Given text:
-=-=-=-=-
Post Writes in Solidarity with Striking Janitors

     Workers of the world unite – on the pages of The Washington Post Business section. The Post made the gathering easy, describing a huge union campaign to organize janitorial workers in Houston as a battle of “a $5.25-an-hour cleaning woman with breast cancer” against “multi-billion dollar corporations.”

 

     The Post’s Sylvia Moreno and Dale Russakoff labored long and hard to spin this story that depicted the huge Service Employees International Union’s (SEIU) “debut campaign in the right-to-work South” as a battle for justice.

 

     The article read like the notes from a union meeting rather than a balanced piece of journalism. In all, Moreno and Russakoff quoted six people – three striking janitors, a protester, the head of the union and a Democratic politician. In more than 1,100 words, the writing combo allotted just 18 words to mention that a few of the companies didn’t want to comment.

 

     Instead, the story was one long picket line filled with Houston’s striking workers “shaming this oil-rich city’s business leaders” about “poverty-level wages.”

 

     Those wages, according to a chart accompanying the article, actually are slightly above the federal minimum, but that’s not enough for the Post, the union or the workers. Interestingly, one of the strikers earned $7 an hour before he too went on strike. The story then mentioned how Democrats have vowed to raise the national minimum wage to $7.25 in the next congressional session.
-=-=-=-=-
Data shown:

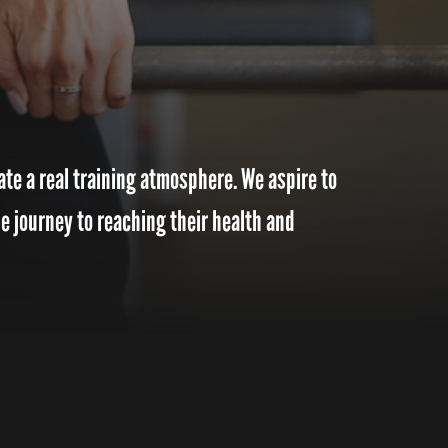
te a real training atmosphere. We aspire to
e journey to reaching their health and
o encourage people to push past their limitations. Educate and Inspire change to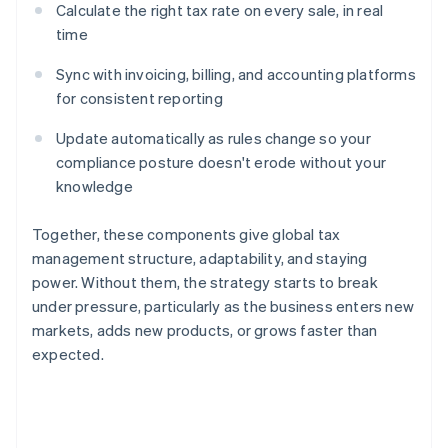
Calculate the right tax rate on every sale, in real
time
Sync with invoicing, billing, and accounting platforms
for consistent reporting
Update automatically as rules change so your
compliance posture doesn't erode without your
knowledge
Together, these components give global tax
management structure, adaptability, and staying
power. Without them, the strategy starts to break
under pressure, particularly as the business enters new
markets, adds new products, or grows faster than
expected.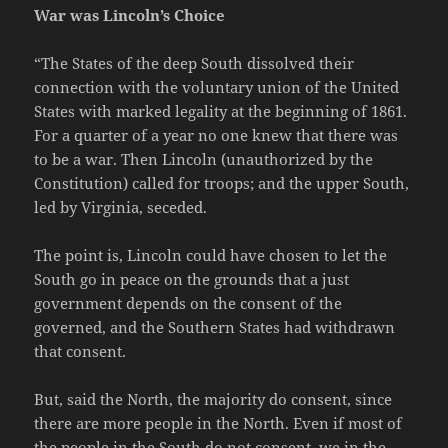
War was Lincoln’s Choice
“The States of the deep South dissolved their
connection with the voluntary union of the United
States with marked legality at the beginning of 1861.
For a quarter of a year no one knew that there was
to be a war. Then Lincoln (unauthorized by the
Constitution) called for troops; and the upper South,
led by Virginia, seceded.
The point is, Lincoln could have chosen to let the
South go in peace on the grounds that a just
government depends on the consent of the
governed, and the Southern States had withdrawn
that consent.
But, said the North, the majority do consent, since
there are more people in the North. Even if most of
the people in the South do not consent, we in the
-=-=-=-=-
Prompt 1: Reproduce the commentary on the Post's janitor coverage starting with "The Post’s Sylvia" and going on through "battle for justice.", swapping "spin" for "frame".
Prompt 2: Decide whether each statement agrees with the commentary on the Post's coverage of the Houston janitors' strike, answering yes or no and quoting the deciding words. (a) Moreno and Russakoff quoted six people. (b) The chart accompanying the article showed the wages to be below the federal minimum. (c) Democrats have vowed to raise the national minimum wage to $7.25 in the next congressional session.
Prompt 3: Carry the commentary on the Post's coverage of the Houston janitors' strike forward from its final sentence.

Response area 1:
The Post’s Sylvia Moreno and Dale Russakoff labored long and hard to frame this story that depicted the huge Service Employees International Union’s (SEIU) “debut campaign in the right-to-work South” as a battle for justice.

Response area 2:
(a) Yes: "In all, Moreno and Russakoff quoted six people."
(b) No: "Those wages, according to a chart accompanying the article, actually are slightly above the federal minimum."
(c) Yes: "Democrats have vowed to raise the national minimum wage to $7.25 in the next congressional session."

Response area 3:
 

     That’s still wasn’t enough for the SEIU, which wants $8.50 an hour, full-time status for janitors and health benefits. According to its own Web site, SEIU isn’t exactly David battling Goliath. It “is the fastest-growing union in North America, with 1.8 million members in the United States, Canada, and Puerto Rico.”

 

     To accomplish its goals, the union has even flown protesters in from around the country to, as the Post admitted, break the law. According to the story, “14 out-of-town protesters were arrested for chaining themselves to the front door of the 40-foot-tall tower of glass, steel and granite” at Chevron headquarters.

 

     Nowhere in the article were representatives of business or right-to-work groups quoted.